• _Questions on the material_
[1] Write out the passage from the article on the 1964 series Akō Rōshi, from "Original release" to "NHK taiga drama.", copying it word for word.
[2] According to the article on the 1964 series Akō Rōshi, what viewership rating did the episode showing the raid receive?

- Genre: Taiga drama
- Written by: Genzō Murakami
- Directed by: Makoto Ohara etc
- Starring: Kazuo Hasegawa Shinsuke Ashida Chikage Awashima Takahiro Tamura Jukichi Uno Katsuo Nakamura Takashi Shimura Yoichi Hayashi Jun Tazaki Masakazu Tamura Kanjūrō Arashi Osamu Takizawa Isuzu Yamada
- Narrated by: Saburō Takeuchi
- Theme music composer: Yasushi Akutagawa
- Opening theme: NHK Symphony Orchestra
- Country of origin: Japan
- Original language: Japanese
- No. of episodes: 52

Production
- Running time: 45 minutes

Original release
- Network: NHK
- Release: January 5 – December 27, 1964

Related
- Akō Rōshi (1961 film)

= Akō Rōshi (1964 TV series) =

Akō Rōshi (赤穂浪士) is a 1964 Japanese television series. It is the 2nd NHK taiga drama.

The viewership rating was well over 30%, and the episode where the raid was broadcast had a viewership rating of 53.0%. It also set the record for the highest viewership rating in the history of taiga dramas. This record has not yet been broken as of 2021. The average audience rating for all episodes is 31.9%, making it the 4th of all-time (as of 2019).

A scene from episode 7 and the full footage of episode 47 still remain today, the latter of which garnered the highest viewership rating.

• _Supplied entries_
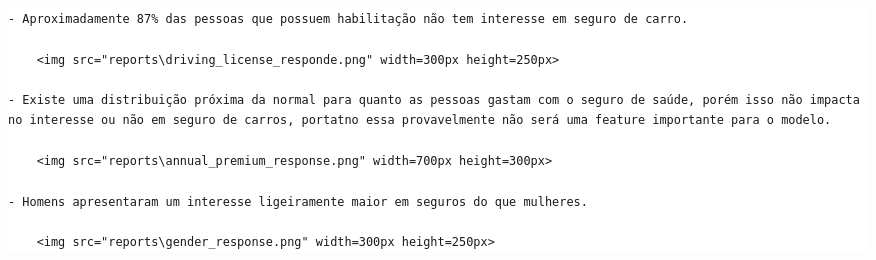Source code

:     - Aproximadamente 87% das pessoas que possuem habilitação não tem interesse em seguro de carro.

        <img src="reports\driving_license_responde.png" width=300px height=250px>

    - Existe uma distribuição próxima da normal para quanto as pessoas gastam com o seguro de saúde, porém isso não impacta no interesse ou não em seguro de carros, portatno essa provavelmente não será uma feature importante para o modelo.

        <img src="reports\annual_premium_response.png" width=700px height=300px>
    
    - Homens apresentaram um interesse ligeiramente maior em seguros do que mulheres.

        <img src="reports\gender_response.png" width=300px height=250px>
        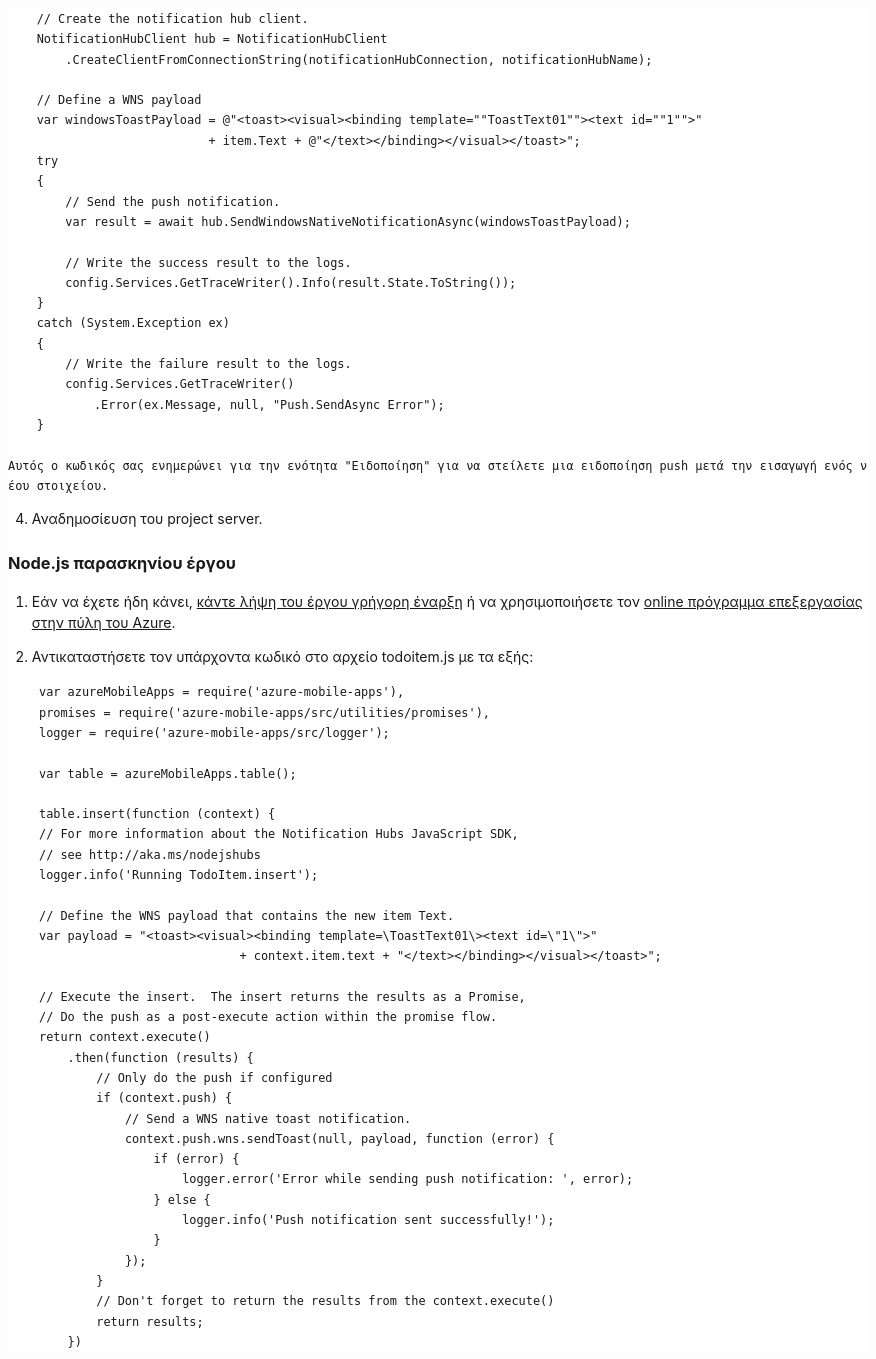         // Create the notification hub client.
        NotificationHubClient hub = NotificationHubClient
            .CreateClientFromConnectionString(notificationHubConnection, notificationHubName);

        // Define a WNS payload
        var windowsToastPayload = @"<toast><visual><binding template=""ToastText01""><text id=""1"">"
                                + item.Text + @"</text></binding></visual></toast>";
        try
        {
            // Send the push notification.
            var result = await hub.SendWindowsNativeNotificationAsync(windowsToastPayload);

            // Write the success result to the logs.
            config.Services.GetTraceWriter().Info(result.State.ToString());
        }
        catch (System.Exception ex)
        {
            // Write the failure result to the logs.
            config.Services.GetTraceWriter()
                .Error(ex.Message, null, "Push.SendAsync Error");
        }

    Αυτός ο κωδικός σας ενημερώνει για την ενότητα "Ειδοποίηση" για να στείλετε μια ειδοποίηση push μετά την εισαγωγή ενός νέου στοιχείου.

4. Αναδημοσίευση του project server.

### <a name="nodejs"></a>Node.js παρασκηνίου έργου

1. Εάν να έχετε ήδη κάνει, [κάντε λήψη του έργου γρήγορη έναρξη](app-service-mobile-node-backend-how-to-use-server-sdk.md#download-quickstart) ή να χρησιμοποιήσετε τον [online πρόγραμμα επεξεργασίας στην πύλη του Azure](app-service-mobile-node-backend-how-to-use-server-sdk.md#online-editor).

2. Αντικαταστήσετε τον υπάρχοντα κωδικό στο αρχείο todoitem.js με τα εξής:

        var azureMobileApps = require('azure-mobile-apps'),
        promises = require('azure-mobile-apps/src/utilities/promises'),
        logger = require('azure-mobile-apps/src/logger');

        var table = azureMobileApps.table();

        table.insert(function (context) {
        // For more information about the Notification Hubs JavaScript SDK,
        // see http://aka.ms/nodejshubs
        logger.info('Running TodoItem.insert');

        // Define the WNS payload that contains the new item Text.
        var payload = "<toast><visual><binding template=\ToastText01\><text id=\"1\">"
                                    + context.item.text + "</text></binding></visual></toast>";

        // Execute the insert.  The insert returns the results as a Promise,
        // Do the push as a post-execute action within the promise flow.
        return context.execute()
            .then(function (results) {
                // Only do the push if configured
                if (context.push) {
                    // Send a WNS native toast notification.
                    context.push.wns.sendToast(null, payload, function (error) {
                        if (error) {
                            logger.error('Error while sending push notification: ', error);
                        } else {
                            logger.info('Push notification sent successfully!');
                        }
                    });
                }
                // Don't forget to return the results from the context.execute()
                return results;
            })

• _Set of answers_
[1]
Original release
- Network: NHK
- Release: January 5 – December 27, 1964

Related
- Akō Rōshi (1961 film)

= Akō Rōshi (1964 TV series) =

Akō Rōshi (赤穂浪士) is a 1964 Japanese television series. It is the 2nd NHK taiga drama.

[2] The episode showing the raid had a viewership rating of 53.0%.